Former AAP Advisor Had Questioned Need For Mohalla Clinics
Dr. Munish Raizada, who has been leading a campaign against corruption and malpractices within AAP had in fact in 2017 questioned the very need for Mohalla clinics. In a statement given in April 2017, Dr. Raizada noted that Delhi already had 30 hospitals and over 600 PUHCs, which should have been run efficiently within the same budget that was allocated to Mohalla Clinics.
We had highlighted in an earlier report how 91 dispensaries had been closed down by 2017, and the government has focused entirely on Mohalla Clinics against the promised PUHCs. In fact, PPRC had pointed out that Mohalla Clinics are not a substitute, or match the standards of a PUHC, and were more like Health Sub- Centres in an urban set up.
Further, Delhi government has added only 390 beds in five years in all of its hospitals against a promise of 30,000 beds. A Delhi Dialogue Commission ‘performance report’ on healthcare in Delhi reveals that the Delhi government is behind schedule on adding another 3,500 beds in five new government hospitals.

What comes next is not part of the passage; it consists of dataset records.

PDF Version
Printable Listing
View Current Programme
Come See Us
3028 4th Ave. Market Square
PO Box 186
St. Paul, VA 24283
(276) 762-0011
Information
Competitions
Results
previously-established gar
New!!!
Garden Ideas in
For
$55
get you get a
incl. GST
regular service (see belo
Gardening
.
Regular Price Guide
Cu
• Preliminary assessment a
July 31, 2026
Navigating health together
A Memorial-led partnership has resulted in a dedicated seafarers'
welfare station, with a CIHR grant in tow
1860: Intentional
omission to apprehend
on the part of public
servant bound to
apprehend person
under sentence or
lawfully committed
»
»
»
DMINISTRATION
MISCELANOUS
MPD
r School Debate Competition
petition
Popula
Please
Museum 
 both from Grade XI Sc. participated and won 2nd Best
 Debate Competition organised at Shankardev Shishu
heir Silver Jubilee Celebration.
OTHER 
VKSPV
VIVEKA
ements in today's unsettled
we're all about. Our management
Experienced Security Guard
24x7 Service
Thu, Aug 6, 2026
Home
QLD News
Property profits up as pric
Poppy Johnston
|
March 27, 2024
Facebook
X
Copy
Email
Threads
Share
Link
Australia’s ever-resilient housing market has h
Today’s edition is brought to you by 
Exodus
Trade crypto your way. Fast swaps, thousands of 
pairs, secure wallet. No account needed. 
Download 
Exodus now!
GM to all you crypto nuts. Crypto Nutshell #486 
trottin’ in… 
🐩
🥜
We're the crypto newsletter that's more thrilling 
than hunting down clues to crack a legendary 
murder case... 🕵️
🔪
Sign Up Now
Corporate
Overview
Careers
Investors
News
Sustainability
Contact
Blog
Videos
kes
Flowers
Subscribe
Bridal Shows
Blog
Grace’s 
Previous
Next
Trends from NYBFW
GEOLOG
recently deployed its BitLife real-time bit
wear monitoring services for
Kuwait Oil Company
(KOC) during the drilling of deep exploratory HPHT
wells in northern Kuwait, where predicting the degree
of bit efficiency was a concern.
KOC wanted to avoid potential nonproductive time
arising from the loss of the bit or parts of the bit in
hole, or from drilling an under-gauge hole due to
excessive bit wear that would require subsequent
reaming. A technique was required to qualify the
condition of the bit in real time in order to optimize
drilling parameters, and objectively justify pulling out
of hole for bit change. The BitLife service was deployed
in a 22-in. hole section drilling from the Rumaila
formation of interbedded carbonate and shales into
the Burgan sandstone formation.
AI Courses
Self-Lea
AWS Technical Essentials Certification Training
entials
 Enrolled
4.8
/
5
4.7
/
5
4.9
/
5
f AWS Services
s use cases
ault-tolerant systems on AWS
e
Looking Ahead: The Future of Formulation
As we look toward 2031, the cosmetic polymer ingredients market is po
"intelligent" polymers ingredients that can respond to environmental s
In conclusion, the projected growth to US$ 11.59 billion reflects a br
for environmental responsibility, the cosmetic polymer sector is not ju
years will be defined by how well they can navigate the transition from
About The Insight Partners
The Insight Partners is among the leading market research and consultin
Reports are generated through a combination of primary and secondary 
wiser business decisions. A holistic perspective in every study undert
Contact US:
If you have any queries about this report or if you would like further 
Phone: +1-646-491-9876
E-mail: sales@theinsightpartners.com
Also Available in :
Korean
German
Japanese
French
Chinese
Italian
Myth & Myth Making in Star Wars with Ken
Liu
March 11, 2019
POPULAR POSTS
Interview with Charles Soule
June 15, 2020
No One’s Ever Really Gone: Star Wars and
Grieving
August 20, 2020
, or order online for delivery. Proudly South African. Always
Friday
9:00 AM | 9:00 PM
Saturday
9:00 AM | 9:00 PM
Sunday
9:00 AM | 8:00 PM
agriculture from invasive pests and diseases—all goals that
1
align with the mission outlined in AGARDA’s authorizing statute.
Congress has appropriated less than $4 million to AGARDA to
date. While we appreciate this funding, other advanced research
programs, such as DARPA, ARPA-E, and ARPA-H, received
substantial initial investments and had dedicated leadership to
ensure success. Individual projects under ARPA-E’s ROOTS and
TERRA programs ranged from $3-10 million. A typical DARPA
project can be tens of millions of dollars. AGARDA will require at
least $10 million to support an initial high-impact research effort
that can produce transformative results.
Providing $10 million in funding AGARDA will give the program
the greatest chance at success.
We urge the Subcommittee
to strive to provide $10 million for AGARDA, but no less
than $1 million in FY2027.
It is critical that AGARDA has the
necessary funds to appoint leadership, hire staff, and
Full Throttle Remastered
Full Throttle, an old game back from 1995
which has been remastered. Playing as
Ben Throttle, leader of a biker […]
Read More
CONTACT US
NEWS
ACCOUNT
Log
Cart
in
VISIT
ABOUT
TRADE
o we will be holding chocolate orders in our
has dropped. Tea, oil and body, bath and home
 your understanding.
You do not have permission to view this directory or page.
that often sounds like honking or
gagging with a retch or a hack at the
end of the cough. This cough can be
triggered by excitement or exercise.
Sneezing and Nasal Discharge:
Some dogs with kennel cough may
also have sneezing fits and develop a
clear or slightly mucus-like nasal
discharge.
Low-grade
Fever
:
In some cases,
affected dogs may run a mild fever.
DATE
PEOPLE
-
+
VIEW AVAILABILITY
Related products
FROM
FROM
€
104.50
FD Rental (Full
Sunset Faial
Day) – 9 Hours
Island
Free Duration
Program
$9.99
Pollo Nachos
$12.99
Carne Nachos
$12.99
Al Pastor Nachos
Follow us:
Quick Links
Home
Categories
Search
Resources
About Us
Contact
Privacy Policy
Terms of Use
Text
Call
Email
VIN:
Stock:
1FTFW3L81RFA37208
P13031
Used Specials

A report by the Expert Committee of Delhi High Court in December 2019 also found healthcare in Delhi in a poor state, with expensive medical equipment costing crores lying unutilised and over occupancy of wards among other issues. Even in the Mohalla clinics, doctors have been referring people to other facilities unlike the sophisticated technology utilization told to Mr. Wadhwa.
Arvind Kejriwal’s claims on healthcare are mostly hype and little substance, as seen time and again. The mohalla clinics for the city’s crippling healthcare are like band-aid for a cancer. The sooner the correct treatment is given, the better it shall be for Delhi.